* **Assigned task**
Every line below must be given again exactly.

* **Input data**
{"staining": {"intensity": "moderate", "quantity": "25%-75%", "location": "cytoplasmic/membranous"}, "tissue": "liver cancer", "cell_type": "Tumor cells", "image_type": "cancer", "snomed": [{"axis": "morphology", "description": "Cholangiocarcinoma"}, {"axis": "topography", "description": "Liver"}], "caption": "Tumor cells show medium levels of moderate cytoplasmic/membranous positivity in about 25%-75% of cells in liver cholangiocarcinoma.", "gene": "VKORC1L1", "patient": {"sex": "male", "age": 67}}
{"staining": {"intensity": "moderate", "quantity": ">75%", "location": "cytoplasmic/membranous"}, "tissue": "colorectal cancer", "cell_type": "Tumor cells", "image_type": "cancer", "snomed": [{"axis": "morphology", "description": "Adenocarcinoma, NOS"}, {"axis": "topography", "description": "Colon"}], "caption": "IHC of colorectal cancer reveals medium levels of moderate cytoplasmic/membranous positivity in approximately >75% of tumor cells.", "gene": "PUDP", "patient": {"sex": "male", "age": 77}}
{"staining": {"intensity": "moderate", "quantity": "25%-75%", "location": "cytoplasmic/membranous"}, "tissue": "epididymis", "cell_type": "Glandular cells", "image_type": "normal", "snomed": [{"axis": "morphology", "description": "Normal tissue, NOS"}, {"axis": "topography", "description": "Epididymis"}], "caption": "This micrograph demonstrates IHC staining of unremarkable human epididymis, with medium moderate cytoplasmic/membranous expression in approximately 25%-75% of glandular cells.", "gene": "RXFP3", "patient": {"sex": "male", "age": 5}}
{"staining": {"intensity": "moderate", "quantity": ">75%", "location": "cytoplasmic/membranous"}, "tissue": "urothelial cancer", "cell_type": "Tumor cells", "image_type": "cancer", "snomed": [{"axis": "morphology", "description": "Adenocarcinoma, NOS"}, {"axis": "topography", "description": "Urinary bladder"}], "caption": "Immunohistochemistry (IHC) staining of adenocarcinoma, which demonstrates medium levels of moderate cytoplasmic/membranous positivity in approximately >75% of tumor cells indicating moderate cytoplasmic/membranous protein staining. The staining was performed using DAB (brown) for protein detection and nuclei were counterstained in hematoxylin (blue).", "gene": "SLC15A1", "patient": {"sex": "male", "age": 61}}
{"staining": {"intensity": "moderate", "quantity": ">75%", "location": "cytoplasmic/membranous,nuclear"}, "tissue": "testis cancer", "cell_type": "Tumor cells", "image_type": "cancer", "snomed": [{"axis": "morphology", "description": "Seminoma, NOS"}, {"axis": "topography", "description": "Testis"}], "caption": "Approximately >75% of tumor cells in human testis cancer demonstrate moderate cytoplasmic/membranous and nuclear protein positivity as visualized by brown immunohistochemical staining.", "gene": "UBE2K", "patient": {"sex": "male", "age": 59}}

* **Written response**
{"staining": {"intensity": "moderate", "quantity": "25%-75%", "location": "cytoplasmic/membranous"}, "tissue": "liver cancer", "cell_type": "Tumor cells", "image_type": "cancer", "snomed": [{"axis": "morphology", "description": "Cholangiocarcinoma"}, {"axis": "topography", "description": "Liver"}], "caption": "Tumor cells show medium levels of moderate cytoplasmic/membranous positivity in about 25%-75% of cells in liver cholangiocarcinoma.", "gene": "VKORC1L1", "patient": {"sex": "male", "age": 67}}
{"staining": {"intensity": "moderate", "quantity": ">75%", "location": "cytoplasmic/membranous"}, "tissue": "colorectal cancer", "cell_type": "Tumor cells", "image_type": "cancer", "snomed": [{"axis": "morphology", "description": "Adenocarcinoma, NOS"}, {"axis": "topography", "description": "Colon"}], "caption": "IHC of colorectal cancer reveals medium levels of moderate cytoplasmic/membranous positivity in approximately >75% of tumor cells.", "gene": "PUDP", "patient": {"sex": "male", "age": 77}}
{"staining": {"intensity": "moderate", "quantity": "25%-75%", "location": "cytoplasmic/membranous"}, "tissue": "epididymis", "cell_type": "Glandular cells", "image_type": "normal", "snomed": [{"axis": "morphology", "description": "Normal tissue, NOS"}, {"axis": "topography", "description": "Epididymis"}], "caption": "This micrograph demonstrates IHC staining of unremarkable human epididymis, with medium moderate cytoplasmic/membranous expression in approximately 25%-75% of glandular cells.", "gene": "RXFP3", "patient": {"sex": "male", "age": 5}}
{"staining": {"intensity": "moderate", "quantity": ">75%", "location": "cytoplasmic/membranous"}, "tissue": "urothelial cancer", "cell_type": "Tumor cells", "image_type": "cancer", "snomed": [{"axis": "morphology", "description": "Adenocarcinoma, NOS"}, {"axis": "topography", "description": "Urinary bladder"}], "caption": "Immunohistochemistry (IHC) staining of adenocarcinoma, which demonstrates medium levels of moderate cytoplasmic/membranous positivity in approximately >75% of tumor cells indicating moderate cytoplasmic/membranous protein staining. The staining was performed using DAB (brown) for protein detection and nuclei were counterstained in hematoxylin (blue).", "gene": "SLC15A1", "patient": {"sex": "male", "age": 61}}
{"staining": {"intensity": "moderate", "quantity": ">75%", "location": "cytoplasmic/membranous,nuclear"}, "tissue": "testis cancer", "cell_type": "Tumor cells", "image_type": "cancer", "snomed": [{"axis": "morphology", "description": "Seminoma, NOS"}, {"axis": "topography", "description": "Testis"}], "caption": "Approximately >75% of tumor cells in human testis cancer demonstrate moderate cytoplasmic/membranous and nuclear protein positivity as visualized by brown immunohistochemical staining.", "gene": "UBE2K", "patient": {"sex": "male", "age": 59}}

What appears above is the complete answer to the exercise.